» **WHAT YOU HAVE TO DO**
Transcribe the entries below exactly, starting with the line that has "- **Distribución triangular" and stopping after the line that has "Salut tout le"; no pictures belong in the copy.
[[ DATA IN THIS EXERCISE open ]]
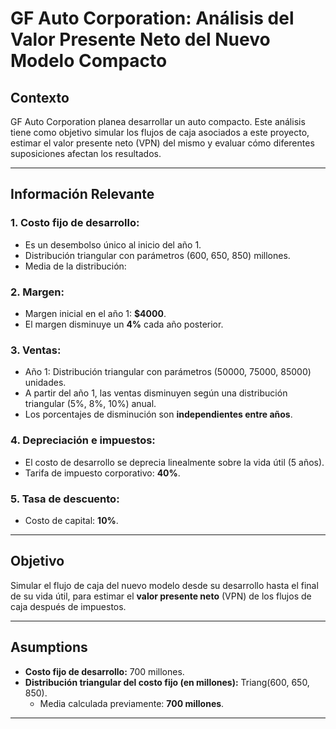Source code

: 
# GF Auto Corporation: Análisis del Valor Presente Neto del Nuevo Modelo Compacto

## **Contexto**
GF Auto Corporation planea desarrollar un auto compacto. Este análisis tiene como objetivo simular los flujos de caja asociados a este proyecto, estimar el valor presente neto (VPN) del mismo y evaluar cómo diferentes suposiciones afectan los resultados.

---

## **Información Relevante**
### **1. Costo fijo de desarrollo:**
- Es un desembolso único al inicio del año 1.
- Distribución triangular con parámetros (600, 650, 850) millones.
- Media de la distribución:


### **2. Margen:**
- Margen inicial en el año 1: **$4000**.
- El margen disminuye un **4%** cada año posterior.

### **3. Ventas:**
- Año 1: Distribución triangular con parámetros (50000, 75000, 85000) unidades.
- A partir del año 1, las ventas disminuyen según una distribución triangular (5%, 8%, 10%) anual.
- Los porcentajes de disminución son **independientes entre años**.

### **4. Depreciación e impuestos:**
- El costo de desarrollo se deprecia linealmente sobre la vida útil (5 años).
- Tarifa de impuesto corporativo: **40%**.

### **5. Tasa de descuento:**
- Costo de capital: **10%**.

---

## **Objetivo**
Simular el flujo de caja del nuevo modelo desde su desarrollo hasta el final de su vida útil, para estimar el **valor presente neto** (VPN) de los flujos de caja después de impuestos.

---

## **Asumptions**
- **Costo fijo de desarrollo:** 700 millones.
- **Distribución triangular del costo fijo (en millones):** Triang(600, 650, 850).
  - Media calculada previamente: **700 millones**.

---

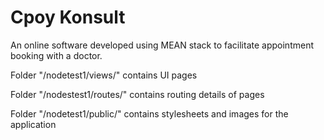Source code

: # Cpoy Konsult

An online software developed using MEAN stack to facilitate appointment booking with a doctor.

Folder "/nodetest1/views/" contains UI pages

Folder "/nodestest1/routes/" contains routing details of pages

Folder "/nodetest1/public/" contains stylesheets and images for the application
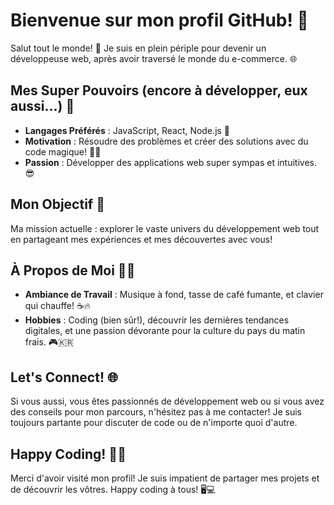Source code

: # Bienvenue sur mon profil GitHub! 🚀

Salut tout le monde! 👋 Je suis en plein périple pour devenir un développeuse web, après avoir traversé le monde du e-commerce. 🌐

## Mes Super Pouvoirs (encore à développer, eux aussi...) 💪

- **Langages Préférés** : JavaScript, React, Node.js 🚀
- **Motivation** : Résoudre des problèmes et créer des solutions avec du code magique! 🧙‍♂️
- **Passion** : Développer des applications web super sympas et intuitives. 😎

## Mon Objectif 🎯

Ma mission actuelle : explorer le vaste univers du développement web tout en partageant mes expériences et mes découvertes avec vous!

## À Propos de Moi 🙋‍♂️

- **Ambiance de Travail** : Musique à fond, tasse de café fumante, et clavier qui chauffe! ☕🔥
- **Hobbies** : Coding (bien sûr!), découvrir les dernières tendances digitales, et une passion dévorante pour la culture du pays du matin frais. 🎮🇰🇷

## Let's Connect! 🌐

Si vous aussi, vous êtes passionnés de développement web ou si vous avez des conseils pour mon parcours, n'hésitez pas à me contacter! Je suis toujours partante pour discuter de code ou de n'importe quoi d'autre.

## Happy Coding! 🚀🎉

Merci d'avoir visité mon profil! Je suis impatient de partager mes projets et de découvrir les vôtres. Happy coding à tous! 🖥️💻


<!---
MimiK09/MimiK09 is a ✨ special ✨ repository because its `README.md` (this file) appears on your GitHub profile.
You can click the Preview link to take a look at your changes.
--->
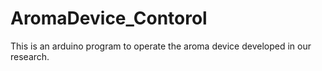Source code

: # AromaDevice_Contorol
This is an arduino program to operate the aroma device developed in our research.
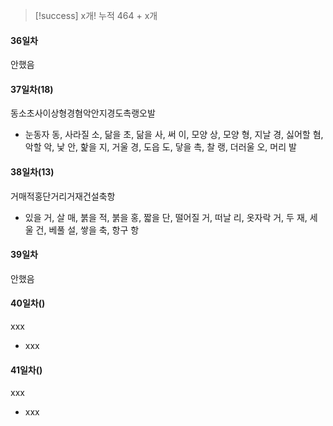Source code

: > [!success] x개!
> 누적 464 + x개
#### 36일차
안했음
#### 37일차(18)
동소초사이상형경혐악안지경도촉랭오발
- 눈동자 동, 사라질 소, 닮을 초, 닮을 사, 써 이, 모양 상, 모양 형, 지날 경, 싫어할 혐, 악할 악, 낯 안, 핥을 지, 거울 경, 도읍 도, 닿을 촉, 찰 랭, 더러울 오, 머리 발
#### 38일차(13) 
거매적홍단거리거재건설축항 
- 있을 거, 살 매, 붉을 적, 붉을 홍, 짧을 단, 떨어질 거, 떠날 리, 옷자락 거, 두 재, 세울 건, 베풀 설, 쌓을 축, 항구 항
#### 39일차
안했음
#### 40일차()
xxx
- xxx
#### 41일차()
xxx
- xxx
[[ DATA IN THIS EXERCISE closed ]]
» **EXERCISE SOLUTION**
- **Distribución triangular del costo fijo (en millones):** Triang(600, 650, 850).
  - Media calculada previamente: **700 millones**.

---

Source code

: # Cpoy Konsult

An online software developed using MEAN stack to facilitate appointment booking with a doctor.

Folder "/nodetest1/views/" contains UI pages

Folder "/nodestest1/routes/" contains routing details of pages

Folder "/nodetest1/public/" contains stylesheets and images for the application
Source code

: # Bienvenue sur mon profil GitHub! 🚀

Salut tout le monde! 👋 Je suis en plein périple pour devenir un développeuse web, après avoir traversé le monde du e-commerce. 🌐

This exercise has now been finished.